My research is supported in part by CELEST, an NSF Science of Learning Center (NSF SBE-0354378)
I first read about Adaptive Resonance Theory (ART) when looking for a nice thesis topic as an electronics engineering undergrad. At that time, Stephen Grossberg's models of vision and learning pushed my way into graduation. More than eight years later, I find myself working with Dr. Gail Carpenter (Steve's wife) to further develop ART models and explore technological applications that can take advantage of their unique mechanisms.
Our models explore applications in information fusion and knowledge discovery, bringing ideas of animal visual processing, learning, and recognition to models of image processing, learning, and pattern recognition and classification.
Self-organizing knowledge discovery
Knowledge discovery mechanisms allow a recognition and classification system to extract underlying associations among the classes it learns to identify. These mechanisms can be used to construct a hierarchical knowledge structure that represents information embedded in the processed data. This knowledge structure has the potential of taking an active role in the learning process; for example, the system could use recently acquired knowledge to improve its category learning. Designing a system that simultaneously learns to classify while extracting a knowledge structure raises questions such as how early in the learning process self-organized associations will be reliable enough to discover relationships among the classes.
Recognition and classification systems capable of discovering a knowledge structure in training data may take advantage of newly discovered rules to improve their performance. Design questions include when, how, and to what extent the continuously evolving knowledge structure should affect classification learning. Additionally, should the enhancement process modify previously learned elements, create new ones, or only bias the classification result?

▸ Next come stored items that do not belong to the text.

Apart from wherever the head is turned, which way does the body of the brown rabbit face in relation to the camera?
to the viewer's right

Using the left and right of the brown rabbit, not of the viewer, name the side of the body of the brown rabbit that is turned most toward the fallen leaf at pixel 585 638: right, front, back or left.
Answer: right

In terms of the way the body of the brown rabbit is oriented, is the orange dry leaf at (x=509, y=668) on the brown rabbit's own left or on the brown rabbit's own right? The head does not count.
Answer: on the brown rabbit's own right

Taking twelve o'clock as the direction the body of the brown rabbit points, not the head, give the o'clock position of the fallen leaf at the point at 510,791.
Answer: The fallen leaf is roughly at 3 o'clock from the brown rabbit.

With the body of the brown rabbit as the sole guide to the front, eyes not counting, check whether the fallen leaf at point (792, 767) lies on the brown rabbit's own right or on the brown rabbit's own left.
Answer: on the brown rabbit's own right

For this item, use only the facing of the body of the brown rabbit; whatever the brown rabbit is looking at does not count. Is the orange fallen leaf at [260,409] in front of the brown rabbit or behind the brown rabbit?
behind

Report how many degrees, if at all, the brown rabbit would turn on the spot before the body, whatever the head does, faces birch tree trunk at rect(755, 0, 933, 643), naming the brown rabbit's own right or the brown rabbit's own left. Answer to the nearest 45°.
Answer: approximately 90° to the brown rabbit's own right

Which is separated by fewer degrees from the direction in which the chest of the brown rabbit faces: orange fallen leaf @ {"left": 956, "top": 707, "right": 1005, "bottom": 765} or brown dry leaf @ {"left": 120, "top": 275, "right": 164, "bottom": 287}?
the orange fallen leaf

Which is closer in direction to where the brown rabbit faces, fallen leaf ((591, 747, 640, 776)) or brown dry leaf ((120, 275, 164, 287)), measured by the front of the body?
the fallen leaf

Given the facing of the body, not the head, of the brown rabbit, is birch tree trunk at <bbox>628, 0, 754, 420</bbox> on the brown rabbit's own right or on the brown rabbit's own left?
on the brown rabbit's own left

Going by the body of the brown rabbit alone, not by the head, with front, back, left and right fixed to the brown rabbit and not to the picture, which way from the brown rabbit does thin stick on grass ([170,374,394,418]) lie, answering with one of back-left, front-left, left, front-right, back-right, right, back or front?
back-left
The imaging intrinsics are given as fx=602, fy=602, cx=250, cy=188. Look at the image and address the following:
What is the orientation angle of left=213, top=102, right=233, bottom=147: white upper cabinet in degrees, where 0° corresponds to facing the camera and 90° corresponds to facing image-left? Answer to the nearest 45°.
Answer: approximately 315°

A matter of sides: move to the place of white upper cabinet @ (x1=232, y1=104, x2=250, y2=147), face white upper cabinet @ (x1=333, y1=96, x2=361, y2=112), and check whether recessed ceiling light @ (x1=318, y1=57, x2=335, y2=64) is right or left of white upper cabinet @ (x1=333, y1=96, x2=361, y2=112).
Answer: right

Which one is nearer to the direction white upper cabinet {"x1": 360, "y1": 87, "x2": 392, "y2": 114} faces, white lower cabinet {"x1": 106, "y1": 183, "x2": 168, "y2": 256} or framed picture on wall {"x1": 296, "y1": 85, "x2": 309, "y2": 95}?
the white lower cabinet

Distributed internal representation of information in a recognition and classification system is essential for both self-organizing knowledge discovery and rule-based inference. In order to integrate benefits of rule-based inference into systems using ART, without sacrificing memory compression, stability, or fast online learning, distributed learning rules need to meet certain criteria. Distributed code representations should be used as early as possible during training to enable rule extraction and rule-based inference; but how is it possible to guarantee a stability-plasticity balance, in particular at initial stages during which most of the critical learning takes place and distributed predictions are not necessarily accurate?